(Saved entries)
========================

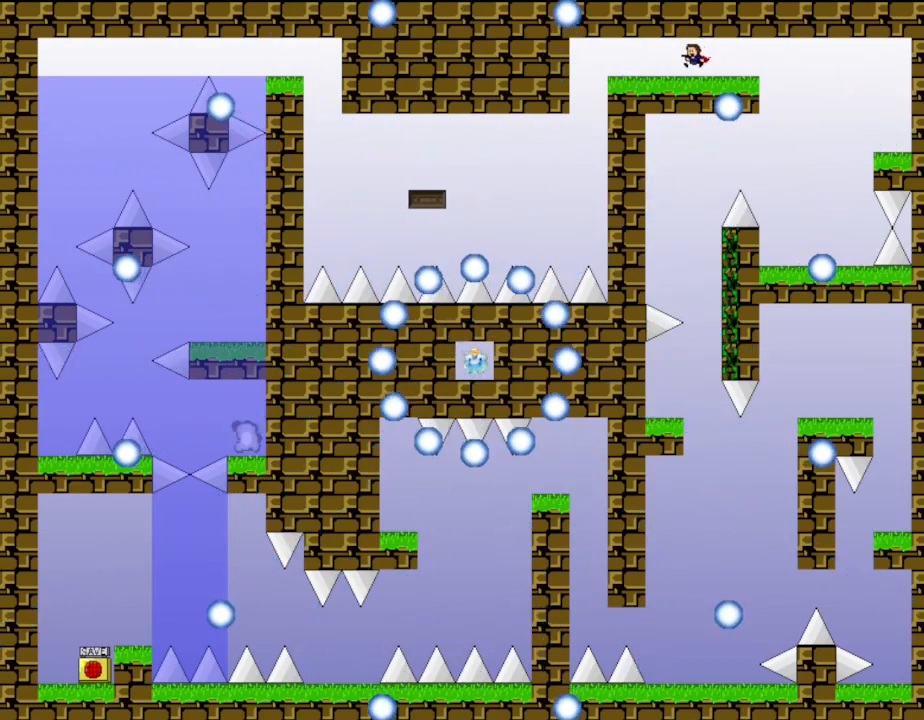
{"keys": [], "events": [[283, "left", "up"]]}
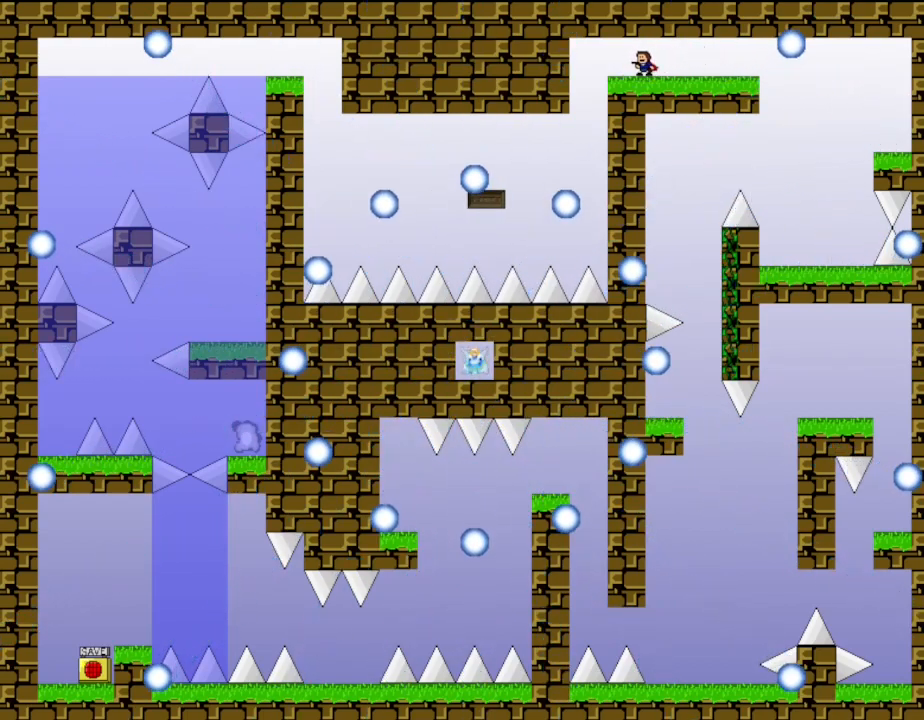
{"keys": ["right"], "events": [[300, "right", "down"]]}
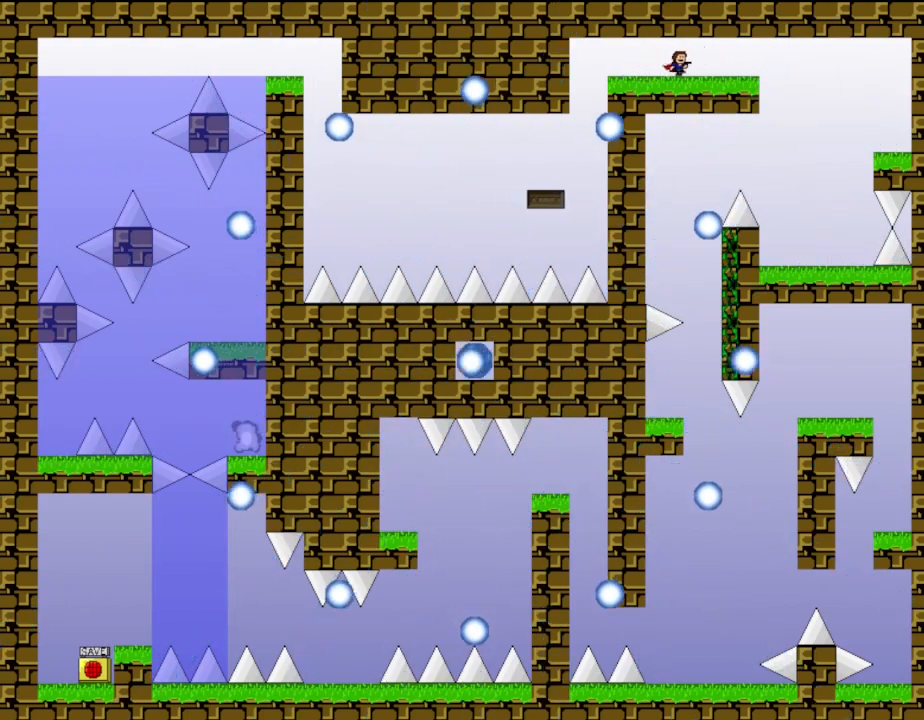
{"keys": [], "events": [[17, "right", "up"], [167, "right", "down"], [383, "right", "up"]]}
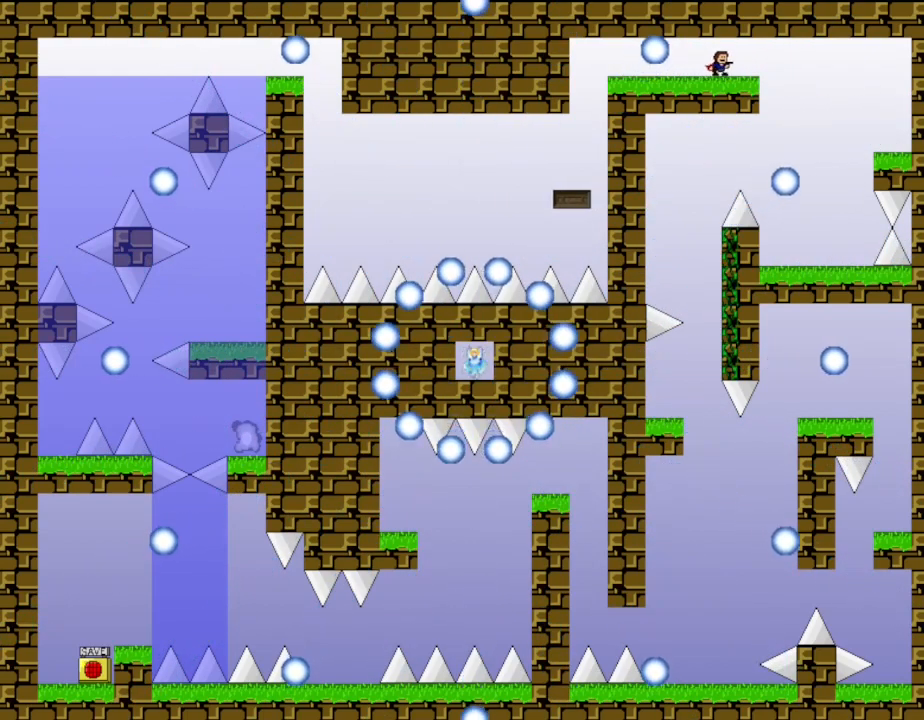
{"keys": ["left"], "events": [[200, "left", "down"]]}
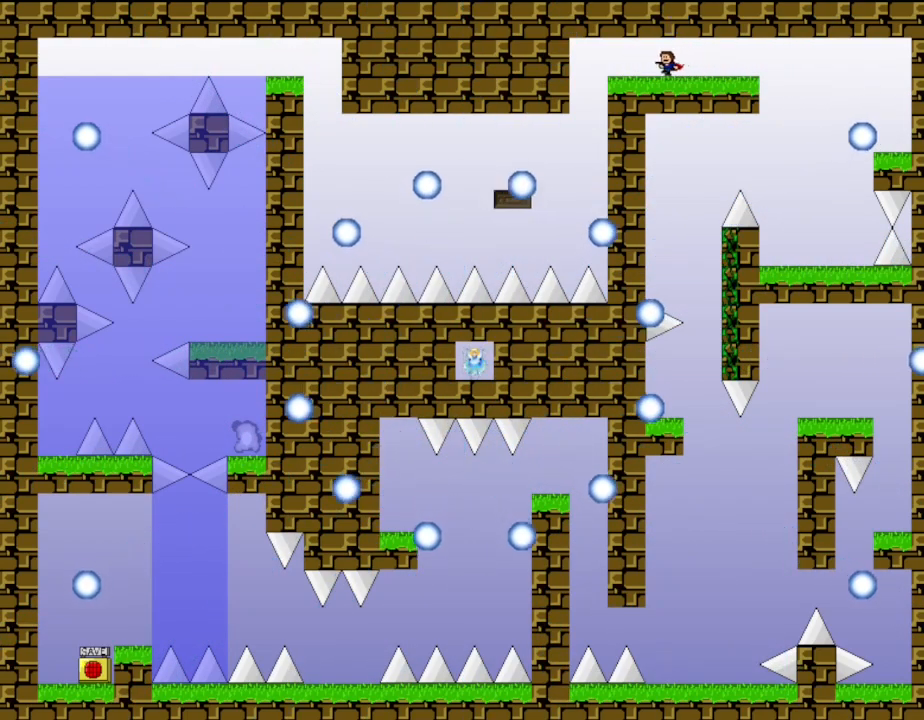
{"keys": [], "events": [[233, "left", "up"]]}
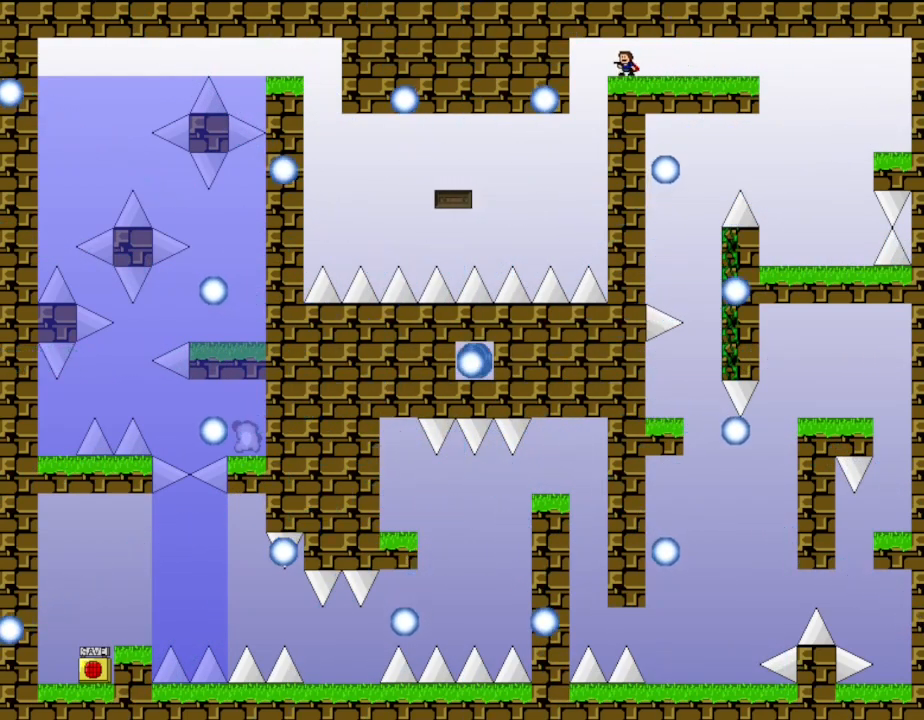
{"keys": [], "events": []}
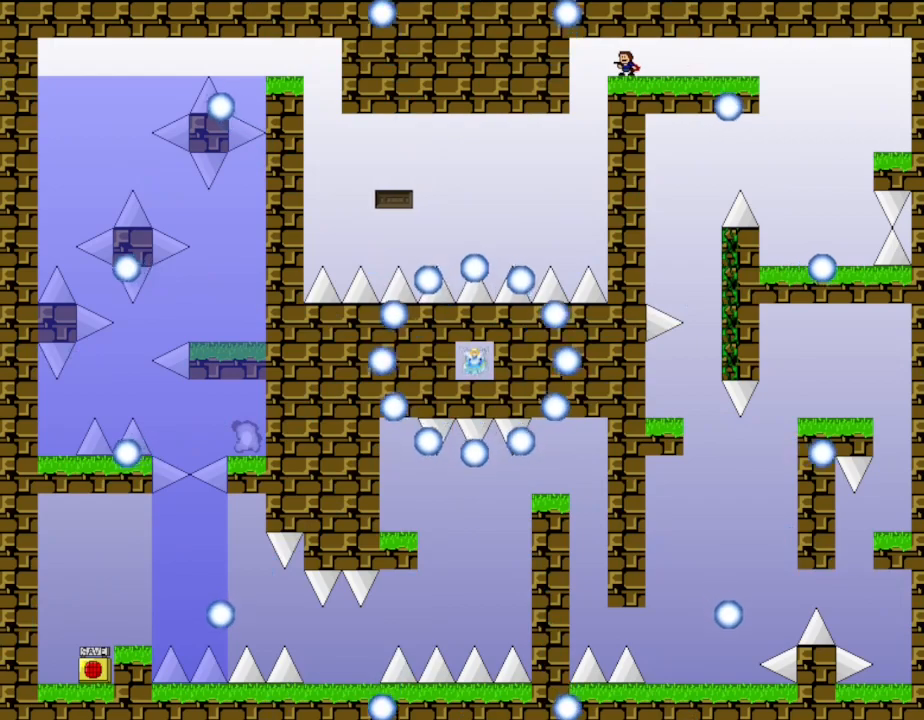
{"keys": [], "events": []}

========================

# [What you need to do]
Return only those lines of the records that contain the string "down".

# [Exercise output]
{"keys": ["right"], "events": [[300, "right", "down"]]}
{"keys": [], "events": [[17, "right", "up"], [167, "right", "down"], [383, "right", "up"]]}
{"keys": ["left"], "events": [[200, "left", "down"]]}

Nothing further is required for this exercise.